I was at the British Museum a few weeks ago, and I was reminded how impressive the sculptures still are, even though they are broken and decontextualized. It would be very exciting to see all of the sculptures collected in Athens for display. However, people all over Europe can view parts of them at present, and there is a value in that as well I suppose. In the end, I seriously doubt whether the British Museum will ever relinquish the marbles.

The case for their return seems much different from the gold wreath which the Getty just returned and from the trial of Marion True. The argument for their return is only ethical or moral, there is no legal claim to them which Greece could hope to assert.

Questions or Comments? Email me at derek.fincham@gmail.com

Greek Archbishop asks Pope Benedict for a piece of the Acropolis

I missed this last week, but Greek Archbishop Christodoulos, in his first official visit to the Vatican, asked Pope Benedict XVI to return a piece of the Parthenon currently housed in the Vatican Museums. Benedict was initially confused by the request, perhaps because he was not aware of the piece. The Pope said he would consider the request. The push is part of an ongoing Greek effort to seek the return of the various pieces of the Parthenon. A comment on this blog last week suggested that Greece is trying to work slowly, and regain the smaller pieces first, from sources which might be more inclined to Greece’s requests. The idea makes sense, and is probably the best strategy for Greece to pursue. If they can gather momentum from all of these smaller bits and pieces, perhaps pressure will mount on the British Museum to return their Parthenon sculptures. It’s an interesting strategy, but I’m not sure anything can be done to persuade the British Museum to relinquish the marbles.
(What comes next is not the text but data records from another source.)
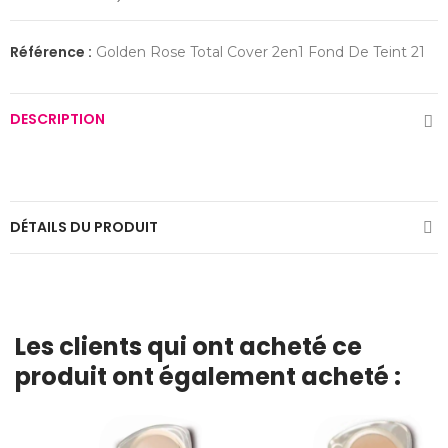
Référence :
Golden Rose Total Cover 2en1 Fond De Teint 21
DESCRIPTION
DÉTAILS DU PRODUIT
Les clients qui ont acheté ce
produit ont également acheté :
Questions or Comments? Email me at derek.fincham@gmail.com

UN General Assembly Adopts a Greek Cultural Property Resolution


Earlier this week, the UN General Assembly unanimously adopted a resolution tabled by Greece on “The Return or Restitution of Cultural Property to their Countries of Origin”. The resolution lacks any real bite, as most resolutions of the General Assembly are symbolic in nature. However, it does indicate continued pressure by the Greeks on foreign nations to seek the return of Greece’s cultural property. Most notably, the Parthenon sculptures, or Elgin marbles as they are often referred to in the UK.

The Greek culture minister, George Voulgarakis hailed the initiative as “an exceptionally important event”. Discussing the Parthenon Marbles, he said “The adoption of this resolution in itself signals and guides the countries to help so that the antiquities from all over the world will return to their homes. Greece will always seek and strive, in that direction, for the return of the Parthenon Marbles to their rightful place”.

A great deal has been written about the Parthenon Marbles, and whether they should remain in the UK, or return to Greece. One noted scholar in this field, John Merryman, has argued that the sculptures should stay in the British Museum, because they have been resting there peacefully for nearly 200 years. The debate is an emblematic one in many ways for the two primary schools of thought on cultural policy, the cultural nationalists and internationalists. This discussion by the Greek minister of culture seems an effort to try to continue to pressure the UK into returning the sculptures. Perhaps he is learning some lessons from the Italians and their aggressive recent efforts at repatriation, though I think forcing the British Museum to share some or all of the sculptures will truly be a herculean task.